Expected effects of privatization. The manner in which the drug benefit will be administered was controversial in Congress. The legislation, written primarily by Republicans, provides that beneficiaries can obtain coverage by participating with an HMO or PPO or by purchasing standalone coverage through a private prescription drug insurance program. Patient enrollment is voluntary. Managed care plans would be encouraged to participate in the prescription benefit program through eligibility for government subsidies. In turn, more beneficiaries would be encouraged to choose managed care plans, thus decreasing the number of patients covered by traditional Medicare. Furthermore, current private Medigap supplemental plans will be barred from offering drug benefits.

With the HMO/PPO and stand-alone programs, it is likely that any reduction in drug costs will result from private pharmacy benefit managers negotiating discounts from drug companies as they do now for many employer-sponsored plans. Presumably, formularies will vary from plan to plan, and it may be difficult for patients to know ahead of time whether the plan they join will cover their current medications. The legislation prohibits the government from using its vast purchasing power to negotiate substantial discounts from drug companies as it does now for the Medicaid program. There are provisions to increase availability of generic drugs, but importation of drugs from Canada is prohibited unless FDA approval is given (so far, the FDA has opposed this). Many Democrats who opposed the bill argued that it allowed too large a role for the private sector and constrained the ability of the government to control drug costs.

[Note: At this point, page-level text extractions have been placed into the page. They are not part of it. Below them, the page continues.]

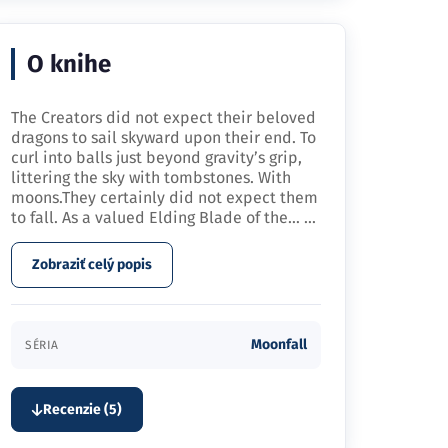
O knihe
The Creators did not expect their beloved
dragons to sail skyward upon their end. To
curl into balls just beyond gravity’s grip,
littering the sky with tombstones. With
moons.They certainly did not expect them
to fall. As a valued Elding Blade of the…
...
Zobraziť celý popis
Moonfall
SÉRIA
Recenzie (5)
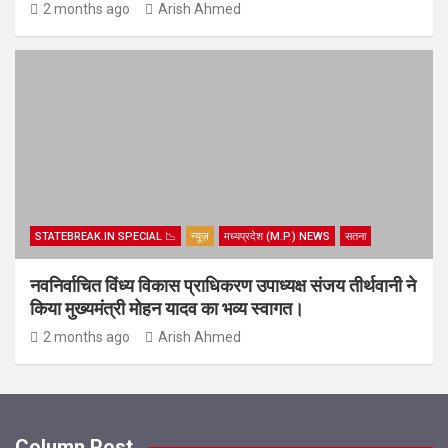
2 months ago
Arish Ahmed
STATEBREAK.IN SPECIAL 📉
न्यूज़
मध्यप्रदेश (M.P.) NEWS
सतना
नवनिर्वाचित विंध्य विकास प्राधिकरण उपाध्यक्ष संजय तीर्थवानी ने
किया मुख्यमंत्री मोहन यादव का भव्य स्वागत।
2 months ago
Arish Ahmed
Column Post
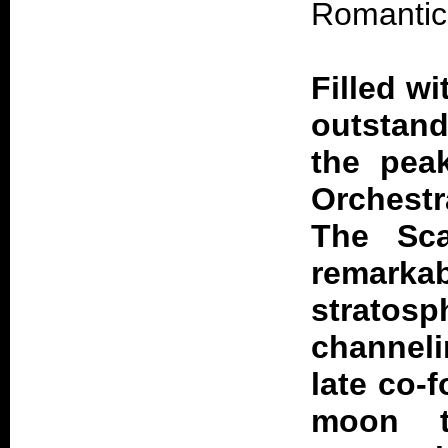
Romantic
Filled w
outstan
the peak
Orchest
The Sca
remark
strato
channelin
late co-
moon t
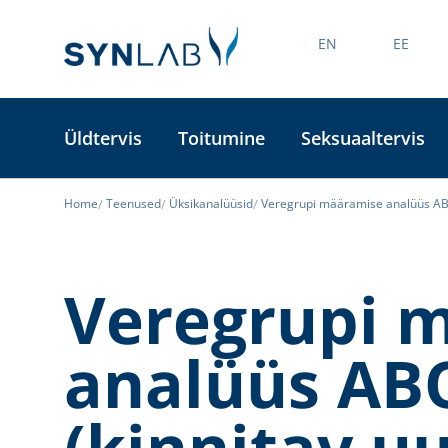
EN
EE
Üldtervis
Toitumine
Seksuaaltervis
Home
Teenused
Üksikanalüüsid
Veregrupi määramise analüüs AB
Veregrupi 
analüüs A
(kinnitav uu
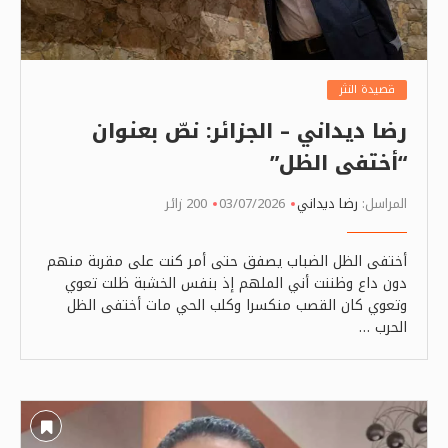
قصيدة النثر
رضا ديداني – الجزائر: نصّ بعنوان
“أختفى الظل”
المراسل:
رضا ديداني
03/07/2026
200 زائر
أختفى الظل الضباب يصفق حتى أمر كنت على مقربة منهم
دون داع وظننت أني الملهم إذ بنفس الخشبة ظلت تعوي
وتعوي كان القصب منكسرا وكلب الحي مات أختفى الظل
الحرب …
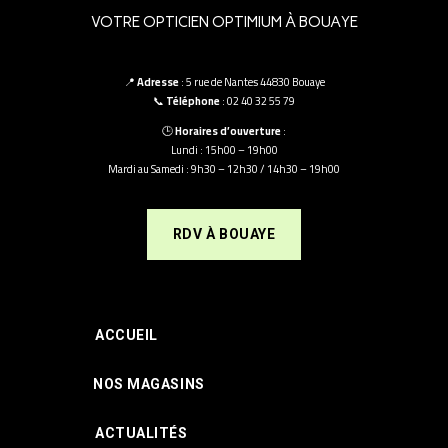
VOTRE OPTICIEN OPTIMIUM À BOUAYE
📍
Adresse
: 5 rue de Nantes 44830 Bouaye
📞
Téléphone
: 02 40 32 55 79
🕒
Horaires d’ouverture
:
Lundi : 15h00 – 19h00
Mardi au Samedi : 9h30 – 12h30 / 14h30 – 19h00
RDV À BOUAYE
ACCUEIL
NOS MAGASINS
ACTUALITÉS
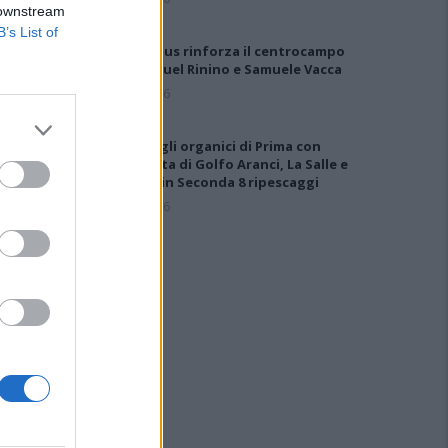
 downstream
B’s List of
Il Selargius rinforza il centrocampo
con Manuel Rinino e Samuele Vacca
6 Ago 2026
Definiti gli organici di Prima con
l'aggiunta di Golfo Aranci, La Salle e
Ottava, in Seconda 8 ripescaggi
7 Ago 2026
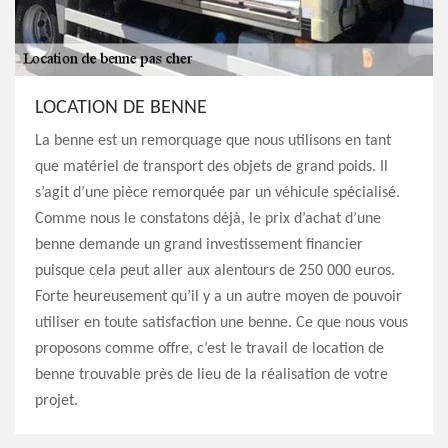
LOCATION DE BENNE
La benne est un remorquage que nous utilisons en tant
que matériel de transport des objets de grand poids. Il
s’agit d’une pièce remorquée par un véhicule spécialisé.
Comme nous le constatons déjà, le prix d’achat d’une
benne demande un grand investissement financier
puisque cela peut aller aux alentours de 250 000 euros.
Forte heureusement qu’il y a un autre moyen de pouvoir
utiliser en toute satisfaction une benne. Ce que nous vous
proposons comme offre, c’est le travail de location de
benne trouvable près de lieu de la réalisation de votre
projet.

A final controversial measure in the bill provided for conducting an experiment in 6 cities beginning in 2010, in which at least 1 private insurance plan would be funded to compete directly with the traditional Medicare program. Many Republicans believe this type of competition is necessary to decrease the rate of cost increases in the Medicare program, while many Democrats believe the private market is a big reason for increasing problems with the quality and cost of the entire health care system.

FIGURE
Out-of-pocket spending under new legislation


Out-of-pocket drug spending in 2006 for Medicare beneficiaries under new Medicare legislation. Note: Benefit levels are indexed to growth in per capita expenditures for covered Part D drugs. As a result, the Part D deductible in projected to increase from $250 in 2006 to $445 in 2013; the catastrophic threshold is projected to increase from $5100 in 2006 to $9066 in 2013. From the Kaiser Family Foundation website(www.kff.org/medicare/medicarebenefitataglance.ctm).

Looming questions

The new Medicare legislation is vast in scope, cost, and controversy. In the coming months, a number of organizations—AARP, the Department of Health and Human Services, and various foundations—will attempt to explain its provisions to the public, most likely in different ways.

TABLE
Deciphering the 2006 drug benefit

The chart above shows what portion of yearly drug costs would be paid by the Medicare recipient and what portion would be paid by Medicare beginning in 2006. It does not include the $420 yearly premium.Family physicians may be asked by patients to explain provisions of the program and to offer advice in making decisions about their participation.